David is a second-year PhD student and a Graduate Research Assistant for the Center for Mason Legacies. He is the 2024 recipient of the Evelyn Pugh Memorial Graduate Endowed Fellowship and, in 2021, as he completed his Mason master’s degree, received the Josephine Pacheco Award for Best History M.A. Research Paper. While working toward his degree, David also teaches high school history here in Fairfax County, Va.
CML: Your presentation on a savvy 18th-century Mason widow, Elizabeth Mason, who used law and custom to protect her fortune and secure her children’s inheritance after the death of her husband, was warmly received. What were the main questions you focused on at the Forum?
David Armstrong: My presentation highlighted Virginia’s dowry and inheritance laws and, more specifically, how they protected or undermined women like Elizabeth. On the methodology side, I also discussed how we look for the best ways to present and share CML’s research with both academic and casual audiences.
CML: Did your Forum conversations spur further questions for you about Elizabeth and the inheritance laws that governed her?
David: I recently found that Elizabeth contested the will of her late husband because, it appears, he tried to redirect her enslaved property according to his own purposes. In other words, when he wrote his will, it seems he specified who would inherit specific people enslaved by Elizabeth. Likewise, in his estate account, he listed the enslaved people as if they were his, rather than Elizabeth’s, property. I’m still untangling the details, but the curiosity of the Forum participants – combined with CML’s contributions to the Enslaved.org project (a project I am working for CML) – has piqued my curiosity to dig deeper into these suggestions arising from the account books’ lines.
CML: As a second-year doctoral student, what stood out for you about the experience of being in front of an academic audience at the Forum? How did it compare to your past speaking experiences?
David: At my very first graduate student conference last year, I found the structure formal and cold – we read our papers, we were kept on a very tight leash for time, and questions seemed highly controlled. That was a night-and-day difference from the Virginia Forum. At the Forum, scholars bantered with the audience during their presentations, verbatim readings of papers and research was discouraged, there was laughter by presenters and the audience.

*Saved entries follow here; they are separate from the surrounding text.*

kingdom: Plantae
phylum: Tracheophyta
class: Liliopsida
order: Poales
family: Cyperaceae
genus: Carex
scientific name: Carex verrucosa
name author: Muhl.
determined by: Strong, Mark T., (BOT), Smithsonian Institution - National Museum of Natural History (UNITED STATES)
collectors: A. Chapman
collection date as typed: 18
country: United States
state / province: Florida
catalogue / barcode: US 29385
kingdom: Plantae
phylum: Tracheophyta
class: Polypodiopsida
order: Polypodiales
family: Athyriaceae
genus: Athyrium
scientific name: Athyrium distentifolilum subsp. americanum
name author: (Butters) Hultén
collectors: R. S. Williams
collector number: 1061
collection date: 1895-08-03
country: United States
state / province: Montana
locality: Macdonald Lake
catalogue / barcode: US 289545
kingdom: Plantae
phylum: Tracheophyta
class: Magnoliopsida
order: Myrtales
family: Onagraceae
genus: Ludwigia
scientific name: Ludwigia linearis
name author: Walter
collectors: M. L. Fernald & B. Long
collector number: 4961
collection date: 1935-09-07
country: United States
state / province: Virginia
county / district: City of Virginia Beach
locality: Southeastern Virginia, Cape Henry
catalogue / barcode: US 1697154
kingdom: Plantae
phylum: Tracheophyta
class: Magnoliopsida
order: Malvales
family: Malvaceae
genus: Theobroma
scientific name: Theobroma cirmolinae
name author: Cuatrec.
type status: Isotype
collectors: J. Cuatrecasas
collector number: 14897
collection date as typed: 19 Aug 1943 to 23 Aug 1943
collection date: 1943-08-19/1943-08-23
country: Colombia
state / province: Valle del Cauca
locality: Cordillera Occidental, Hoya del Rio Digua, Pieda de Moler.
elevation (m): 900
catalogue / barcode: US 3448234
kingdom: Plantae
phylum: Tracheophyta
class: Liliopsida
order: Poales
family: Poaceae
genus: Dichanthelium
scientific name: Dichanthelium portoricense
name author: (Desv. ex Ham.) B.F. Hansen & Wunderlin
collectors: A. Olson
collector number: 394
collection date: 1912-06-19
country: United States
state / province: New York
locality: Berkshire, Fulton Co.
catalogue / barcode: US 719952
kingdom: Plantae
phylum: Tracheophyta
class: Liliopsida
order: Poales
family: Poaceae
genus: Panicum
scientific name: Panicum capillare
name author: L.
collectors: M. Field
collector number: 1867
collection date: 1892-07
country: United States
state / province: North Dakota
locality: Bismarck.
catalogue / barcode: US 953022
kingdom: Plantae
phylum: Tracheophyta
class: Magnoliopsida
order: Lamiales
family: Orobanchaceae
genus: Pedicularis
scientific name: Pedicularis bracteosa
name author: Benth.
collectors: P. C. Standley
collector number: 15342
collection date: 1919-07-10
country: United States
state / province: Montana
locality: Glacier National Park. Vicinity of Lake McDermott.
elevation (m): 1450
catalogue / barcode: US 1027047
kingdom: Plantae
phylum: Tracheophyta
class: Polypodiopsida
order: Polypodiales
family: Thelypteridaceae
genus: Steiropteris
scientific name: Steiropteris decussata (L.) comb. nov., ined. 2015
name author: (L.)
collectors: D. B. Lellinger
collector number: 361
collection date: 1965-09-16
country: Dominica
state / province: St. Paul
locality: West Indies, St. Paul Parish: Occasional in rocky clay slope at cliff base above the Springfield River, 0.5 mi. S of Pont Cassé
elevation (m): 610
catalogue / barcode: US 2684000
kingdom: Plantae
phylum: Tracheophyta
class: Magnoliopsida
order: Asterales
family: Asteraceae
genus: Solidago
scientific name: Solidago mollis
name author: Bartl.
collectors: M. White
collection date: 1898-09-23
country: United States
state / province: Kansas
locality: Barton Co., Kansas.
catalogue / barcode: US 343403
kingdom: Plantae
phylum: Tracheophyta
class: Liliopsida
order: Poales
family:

I also found the Q&A time extremely helpful as a scholar and presenter.
I’m a high school teacher, so speaking in front of audiences is not something that makes me nervous. But when it comes to speaking to fellow historians, the Virginia Forum gave me more confidence and has redeemed the conference experience from the so-so first impression I gained last year.
CML: Besides the scholarly give-and-take you’ve described, are there other benefits you took away from your participation at this year’s Virginia Forum?
David: Presenting at the Forum gave me the chance to meet several individuals from the Library of Virginia, who were extremely supportive and asked good questions. It also showed me the tight-knit nature of the community of Virginia scholars. And I met several GMU alums, which opened up opportunities to share experiences and to make contact with people who have progressed in their careers.
Lastly, I was alerted to other leads for my research from fellow CML scholars and from peers at nearby universities, like the University of Mary Washington. While I have interacted before with CML peers, having a dedicated time apart with them made it easier to share information and ideas about the Masons.